Dotyczy to zdania :"Nieustanne przypominanie sobie dawnych win jest znakiem braku wiary w Boże przebaczenie, a tym samym grzechem przeciw Duchowi Świętemu.", bo takie nieustanne przypominanie sobie dawnych win niekoniecznie musi być znakiem braku wiary w Boże przebaczenie, to raczej zdarza się bardzo rzadko . Po prostu jesteśmy tylko ludźmi i to bardzo różnymi od siebie. Pracują w nas zranienia , jakieś wcześniejsze wchodzenie w złą duchowość, to wszystko może nas doprowadzać do choćby skrupułów , skrupulanctwa w naszym życiu duchowym.

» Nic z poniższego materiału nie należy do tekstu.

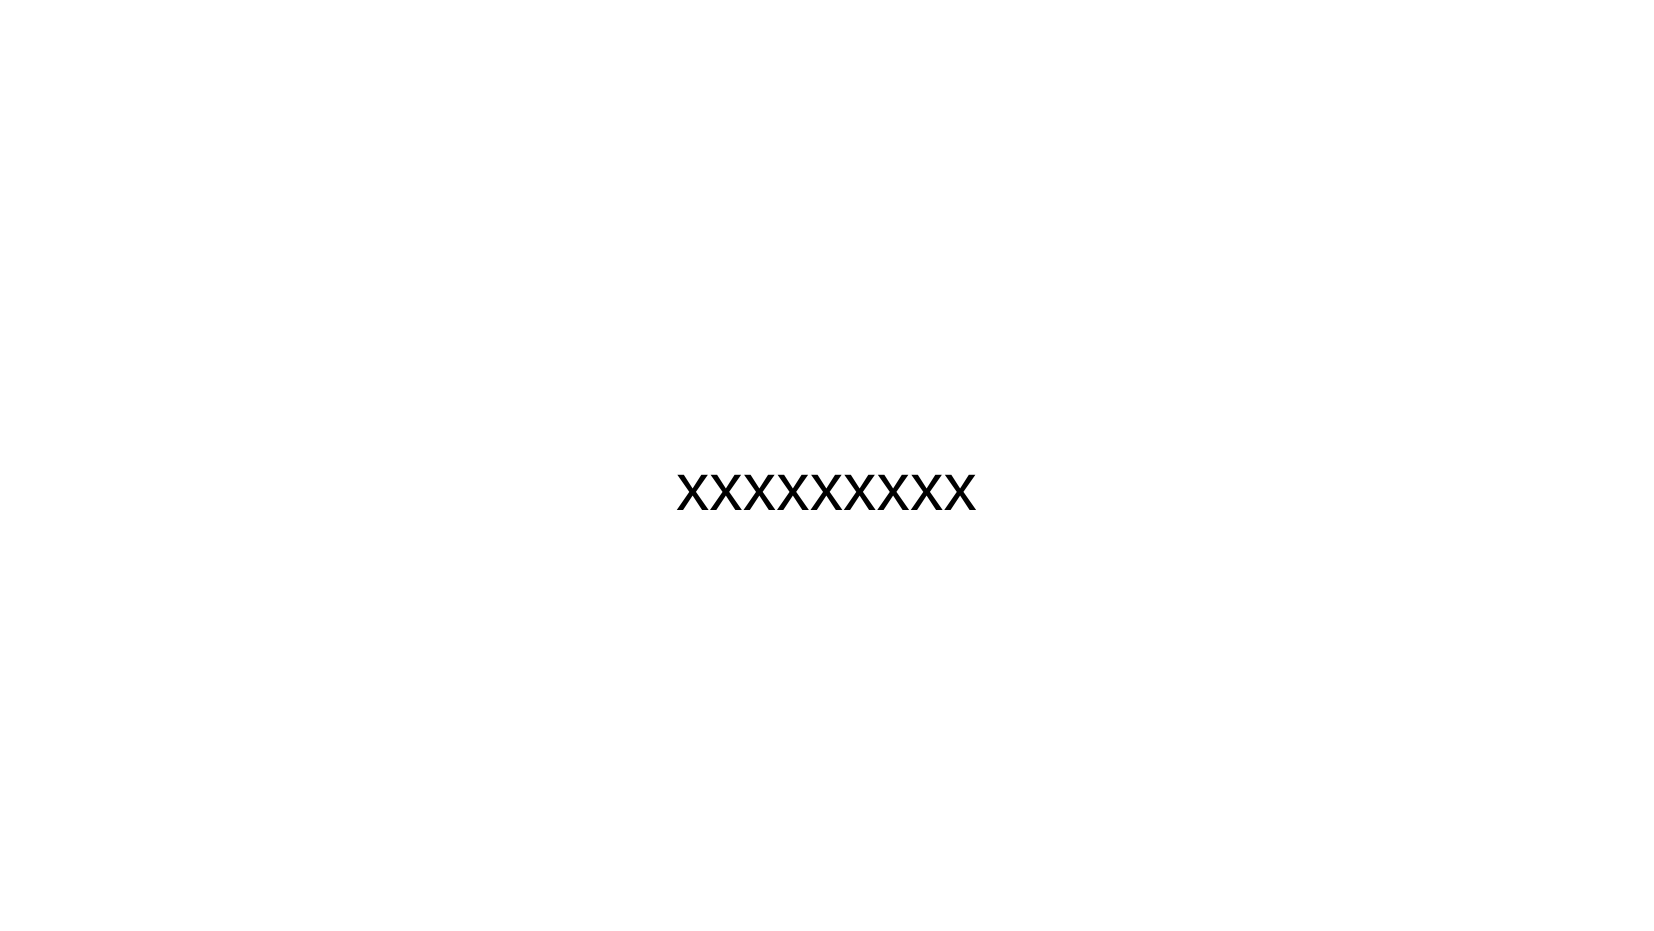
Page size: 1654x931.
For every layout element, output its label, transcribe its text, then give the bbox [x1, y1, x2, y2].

subtitle xxxxxxxxx [82, 217, 1571, 758]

Kategoryczne stwierdzenie , że to znak wiary w przebaczenie, czyli w Miłosierdzie Boga jest zbyt mocne więc moim zdaniem. Ci, którzy mają z tym problem mogą wpaść przez takie stwierdzenie w jeszcze gorsze tarapaty duchowe, bo to oznacza faktycznie grzech przeciwko Duchowi Świętemu. W swojej wspólnocie mam jedną osobę , która z tym problemem nie daje sobie rady, a na pewno nie wynika to z wiary w moc Bożego przebaczenia, te osoby wymagają troskliwej opieki duchowej.
I tym, którzy mają tendencję do rozpamiętywania win radziłabym korzystać ze stałej współpracy z księdzem czy kierownikiem duchowym świeckim , trwać na modlitwie , nade wszystko nad Słowem Bożym.
Myślę, Renato, że w wypowiedzi Elżbiety tego nie ma , bardziej bym była skłonna powiedzieć, że składa propozycję stanięcia w prawdzie o sobie przed Bogiem. To jest bardzo często praktykowane w różnych ćwiczeniach duchowych, byśmy nie zapominali kim byliśmy i jesteśmy. Ja co roku takie coś przeżywam .
Ja przyglądam się temu wątkowi i tak myślę ,że to forum nie jest miejscem na udzielanie takiego typu porad duchowych ,bo każdy to odbiera inaczej ,kazdy ma inne potrzeby i problemy i to powinien rozważyć ze swoim spowiednikiem lub kierownikiem duchowym inwidualnie ,a nie na forum ,można tym zrobić komuś krzywdę i wprowadzić kogoś w błąd ,bo źle zinterpretuje naszą wypowiedź .,my nie powinniśmy tu takich rzeczy pisać tylko odsyłać do odpowiednich i powołanych do tego osób w realu ,a nie na forum .
Tak, masz rację Beti, tylko, że wtedy trzeba by było zamknąć całe forum, bo ludzie jednak tutaj pytają o poradę wciąż...widzisz , jakieś wyjście z tego...? To chyba winno ponadto być zaznaczone w regulaminie , że porad jakichkolwiek nie udziela się tutaj. Tylko, że wiele spraw wynika z prostego pytania tylko o Nowennę, a poza tym ludzie po prostu pytają.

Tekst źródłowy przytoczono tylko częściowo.